PDF Search in SharePoint


SharePoint Search! This is not a new topic at all but is certainly the most important area to be explored in SharePoint. Microsoft boasts about SharePoint's search functionality as one of the best in the world. SharePoint uses full text searching in order to retrieve relevant information from a number of documents. Search works quite well when it comes to the most popular formats like doc, txt, htm, xls, and ppt but fails in the case of mht, aspx, asp, etc. PDF is not supported by default and one has to install the iFilter that can be downloaded from the Adobe site. Install the filter, tweak your configuration files and within minutes, you will be able to index and search PDF documents. Here are some links that show how to enable PDF searching in SharePoint:

http://support.microsoft.com/?id=555209

http://support.microsoft.com/default.aspx?scid=kb;EN-US;832809

You will notice that the link shown in the above article takes you to the Adobe site where you can download iFilter v5.0. For your information, Adobe has release iFilter v6.0 as well, which is available for downloading. You can download it here:

http://www.adobe.com/support/downloads/detail.jsp?ftpID=2611

These filters help you index Adobe PDF documents with Microsoft Indexing clients.

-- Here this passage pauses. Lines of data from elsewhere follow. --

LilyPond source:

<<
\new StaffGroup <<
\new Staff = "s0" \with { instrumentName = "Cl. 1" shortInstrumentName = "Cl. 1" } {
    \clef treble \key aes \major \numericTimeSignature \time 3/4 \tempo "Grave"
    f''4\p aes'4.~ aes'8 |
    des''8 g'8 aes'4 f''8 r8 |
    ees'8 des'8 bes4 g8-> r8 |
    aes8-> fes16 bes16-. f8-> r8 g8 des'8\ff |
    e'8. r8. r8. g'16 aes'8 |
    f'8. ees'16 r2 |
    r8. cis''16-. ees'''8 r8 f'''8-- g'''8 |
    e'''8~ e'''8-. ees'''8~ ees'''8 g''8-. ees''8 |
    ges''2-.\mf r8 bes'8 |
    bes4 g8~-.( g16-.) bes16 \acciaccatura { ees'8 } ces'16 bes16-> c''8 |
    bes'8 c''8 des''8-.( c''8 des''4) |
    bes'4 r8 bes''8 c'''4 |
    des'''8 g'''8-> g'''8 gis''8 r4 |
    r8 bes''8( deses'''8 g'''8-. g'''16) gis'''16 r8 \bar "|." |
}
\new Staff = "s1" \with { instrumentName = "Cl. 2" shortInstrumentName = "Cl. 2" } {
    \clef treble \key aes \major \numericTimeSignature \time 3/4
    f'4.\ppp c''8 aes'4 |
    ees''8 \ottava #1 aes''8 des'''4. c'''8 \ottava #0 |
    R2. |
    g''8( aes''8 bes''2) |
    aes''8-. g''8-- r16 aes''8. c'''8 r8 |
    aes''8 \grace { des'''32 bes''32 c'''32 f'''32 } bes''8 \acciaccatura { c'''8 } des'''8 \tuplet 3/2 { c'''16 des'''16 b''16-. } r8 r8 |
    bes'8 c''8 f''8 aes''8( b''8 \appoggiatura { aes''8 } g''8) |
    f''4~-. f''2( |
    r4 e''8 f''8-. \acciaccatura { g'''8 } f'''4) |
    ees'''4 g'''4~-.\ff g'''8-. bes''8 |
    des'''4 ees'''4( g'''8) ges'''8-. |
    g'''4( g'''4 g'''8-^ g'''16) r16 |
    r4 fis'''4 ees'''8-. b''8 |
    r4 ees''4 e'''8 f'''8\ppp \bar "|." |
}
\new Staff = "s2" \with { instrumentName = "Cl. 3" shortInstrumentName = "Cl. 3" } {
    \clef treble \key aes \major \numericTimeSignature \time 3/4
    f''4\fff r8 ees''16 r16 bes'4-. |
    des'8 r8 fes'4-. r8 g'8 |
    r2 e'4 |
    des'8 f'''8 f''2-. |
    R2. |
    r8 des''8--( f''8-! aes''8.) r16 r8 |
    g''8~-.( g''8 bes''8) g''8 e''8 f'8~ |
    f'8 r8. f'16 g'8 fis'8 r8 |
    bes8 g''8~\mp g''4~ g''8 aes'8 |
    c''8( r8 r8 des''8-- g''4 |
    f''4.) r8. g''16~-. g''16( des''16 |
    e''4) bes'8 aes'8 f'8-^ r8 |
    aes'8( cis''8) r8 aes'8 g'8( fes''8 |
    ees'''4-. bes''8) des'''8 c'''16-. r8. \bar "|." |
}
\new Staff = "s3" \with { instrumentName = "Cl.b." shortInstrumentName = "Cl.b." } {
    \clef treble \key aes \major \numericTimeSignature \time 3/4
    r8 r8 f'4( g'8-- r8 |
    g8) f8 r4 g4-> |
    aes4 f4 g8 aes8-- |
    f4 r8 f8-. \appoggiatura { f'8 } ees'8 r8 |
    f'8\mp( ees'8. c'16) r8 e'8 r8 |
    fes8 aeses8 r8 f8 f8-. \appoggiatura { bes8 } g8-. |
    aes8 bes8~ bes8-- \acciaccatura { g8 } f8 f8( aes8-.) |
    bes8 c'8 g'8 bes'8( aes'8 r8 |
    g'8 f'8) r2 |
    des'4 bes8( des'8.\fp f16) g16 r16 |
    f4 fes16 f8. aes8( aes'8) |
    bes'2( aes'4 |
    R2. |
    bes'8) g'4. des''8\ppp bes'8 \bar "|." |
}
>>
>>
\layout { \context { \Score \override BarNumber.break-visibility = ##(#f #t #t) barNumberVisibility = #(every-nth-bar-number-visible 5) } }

This allows the user to easily search for text with in the PDF documents.

Theoretically, SharePoint searches following document types:

  • ascx - ascx document
  • asp - asp document
  • aspx - aspx document
  • doc - Microsoft Word Document
  • dot - Microsoft Word Template
  • eml - Internet E-Mail Message
  • exch - exch document
  • htm - HTML Document
  • html - HTML Document
  • jhtml - jhtml document
  • jsp - jsp document
  • mht - MHTML Document
  • mhtml - MHTML Document
  • nsf - nsf document
  • odc - Microsoft Office Data Connection
  • ppt - Microsoft PowerPoint Presentation
  • pub - Microsoft Office Publisher Document
  • tif - Microsoft Office Document Imaging File
  • tiff - Microsoft Office Document Imaging File
  • txt - Text Document
  • url - Internet Shortcut
  • vdx - vdx document
  • vsd - vsd document
  • vss - vss document
  • vst - vst document
  • vsx - vsx document
  • vtx - vtx document
  • xls - Microsoft Excel Worksheet
  • xml - XML Document

Practically, not all documents are returned in the results even if you provided correct keywords. Please read this great article from Bil Simser:

http://weblogs.asp.net/bsimser/archive/2004/10/06/238787.aspx

Things to remember:

  1. Restart your IIS after adding a new iFilter. You don't need to restart your machine.
  2. iFilter must be installed on the machine where your SQL Server is and not on the machine where your SharePoint front end is installed.